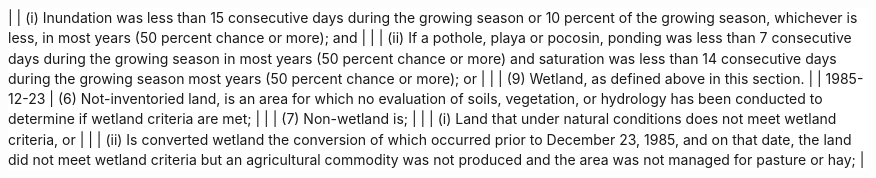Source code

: |            |                     (i) Inundation was less than 15 consecutive days during the growing season or 10 percent of the growing season, whichever is less, in most years (50 percent chance or more); and                                                                                                                                                                                                                                                                                                                                                                                                                                                                                                                                                                             |
|            |                     (ii) If a pothole, playa or pocosin, ponding was less than 7 consecutive days during the growing season in most years (50 percent chance or more) and saturation was less than 14 consecutive days during the growing season most years (50 percent chance or more); or                                                                                                                                                                                                                                                                                                                                                                                                                                                                                       |
|            |                     (9) Wetland, as defined above in this section.                                                                                                                                                                                                                                                                                                                                                                                                                                                                                                                                                                                                                                                                                                                |
| 1985-12-23 | (6) Not-inventoried land, is an area for which no evaluation of soils, vegetation, or hydrology has been conducted to determine if wetland criteria are met;                                                                                                                                                                                                                                                                                                                                                                                                                                                                                                                                                                                                                      |
|            |                     (7) Non-wetland is;                                                                                                                                                                                                                                                                                                                                                                                                                                                                                                                                                                                                                                                                                                                                           |
|            |                     (i) Land that under natural conditions does not meet wetland criteria, or                                                                                                                                                                                                                                                                                                                                                                                                                                                                                                                                                                                                                                                                                     |
|            |                     (ii) Is converted wetland the conversion of which occurred prior to December 23, 1985, and on that date, the land did not meet wetland criteria but an agricultural commodity was not produced and the area was not managed for pasture or hay;                                                                                                                                                                                                                                                                                                                                                                                                                                                                                                               |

★ ★ ★ ★

TASK OBJECTIVE: Retype each entry exactly as it appears, excluding any image.

EXERCISE OUTPUT:
Source code

: |            |                     (i) Inundation was less than 15 consecutive days during the growing season or 10 percent of the growing season, whichever is less, in most years (50 percent chance or more); and                                                                                                                                                                                                                                                                                                                                                                                                                                                                                                                                                                             |
|            |                     (ii) If a pothole, playa or pocosin, ponding was less than 7 consecutive days during the growing season in most years (50 percent chance or more) and saturation was less than 14 consecutive days during the growing season most years (50 percent chance or more); or                                                                                                                                                                                                                                                                                                                                                                                                                                                                                       |
|            |                     (9) Wetland, as defined above in this section.                                                                                                                                                                                                                                                                                                                                                                                                                                                                                                                                                                                                                                                                                                                |
| 1985-12-23 | (6) Not-inventoried land, is an area for which no evaluation of soils, vegetation, or hydrology has been conducted to determine if wetland criteria are met;                                                                                                                                                                                                                                                                                                                                                                                                                                                                                                                                                                                                                      |
|            |                     (7) Non-wetland is;                                                                                                                                                                                                                                                                                                                                                                                                                                                                                                                                                                                                                                                                                                                                           |
|            |                     (i) Land that under natural conditions does not meet wetland criteria, or                                                                                                                                                                                                                                                                                                                                                                                                                                                                                                                                                                                                                                                                                     |
|            |                     (ii) Is converted wetland the conversion of which occurred prior to December 23, 1985, and on that date, the land did not meet wetland criteria but an agricultural commodity was not produced and the area was not managed for pasture or hay;                                                                                                                                                                                                                                                                                                                                                                                                                                                                                                               |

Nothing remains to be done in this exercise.